The successful activation observed when using Bu(t) P(4) phosphazene base and thiophenol or bisthiols for the anionic ring opening polymerization (ROP) of di-n-propyl cyclopropane-1,1-dicarboxylate is described. Well-defined monofunctional or difunctional polymers with a very narrow molecular weight distribution were obtained through a living process. Quantitative end-capping of the propagating malonate carbanion was accessible by using either an electrophilic reagent such as allyl bromide or a strong acid such as HCl. Kinetics studies demonstrated a much higher reactivity compared to the conventional route using alkali metal thiophenolates.

Self-assembly of amphiphilic liquid crystal polymers obtained from a cyclopropane-1,1-dicarboxylate bearing a cholesteryl mesogen.

We study the self-assembly of a new family of amphiphilic liquid crystal (LC) copolymers synthesized by the anionic ring-opening polymerization of a new cholesterol-based LC monomer, 4-(cholesteryl)butyl ethyl cyclopropane-1,1-dicarboxylate. Using the t-BuP(4) phosphazene base and thiophenol or a poly(ethylene glycol) (PEG) functionalized with thiol group to generate in situ the initiator during the polymerization, LC homopolymer and amphiphilic copolymers with narrow molecular weight distributions were obtained. The self-assemblies of the LC monomer, homopolymer, and block copolymers in bulk and in solution were studied by small-angle X-ray scattering (SAXS), differential scanning calorimetry (DSC), polarizing optical microscopy (POM), and transmission electron microscopy (TEM). All polymers exhibit in bulk an interdigitated smectic A (SmA(d)) phase with a lamellar period of 4.6 nm. The amphiphilic copolymers self-organize in solution into vesicles with wavy membrane and nanoribbons with twisted and folded structures, depending on concentration and size of LC hydrophobic block. These new morphologies will help the comprehension of the fascinating organization of thermotropic mesophase in lyotropic structures.

A polymeric membrane permeabilizer displaying densely packed arrays of crown ether lateral substituents

We report the design, synthesis and evaluation of a novel macromolecular membrane permeabilizer displaying geminally substituted crown-ethers (18-crown-6) on every third carbon alongside the backbone. The polymer has a rather high affinity with potassium as well as permeabilization properties towards K+, Na+ and Ca2+, including single-channel behavior.

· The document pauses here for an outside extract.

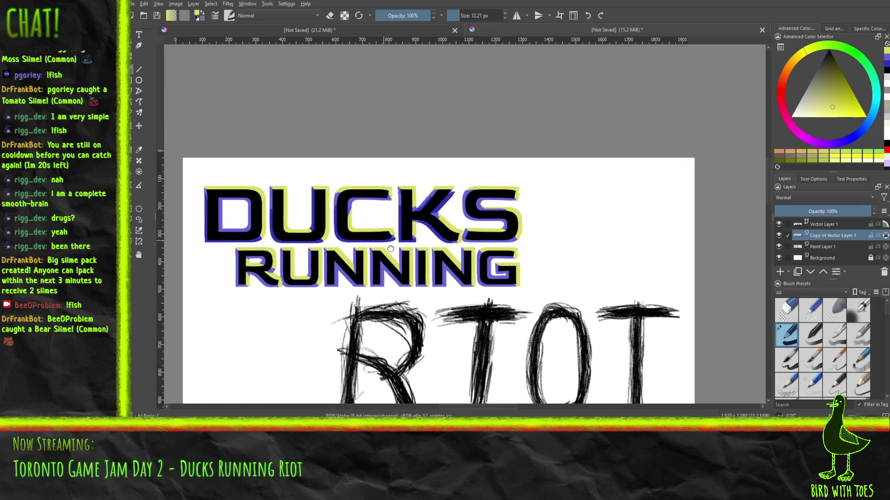
pyautogui.keyDown('ctrl'); pyautogui.click(308, 251); pyautogui.keyUp('ctrl')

New glycopolymers as multivalent systems for lectin recognition

New types of glycopolymers have been designed and evaluated as multivalent systems for lectin recognition. They were prepared by living Anionic Ring-Opening Polymerization (AROP) of disubstituted cyclopropane-1,1-dicarboxylates and thiol–ene post-modification. Fully modified oligomers with single or geminal sugar substituents located on every third carbon alongside the macromolecular scaffold were obtained under mild conditions. The resulting glycopolymers have shown efficient binding potency towards concanavalin A.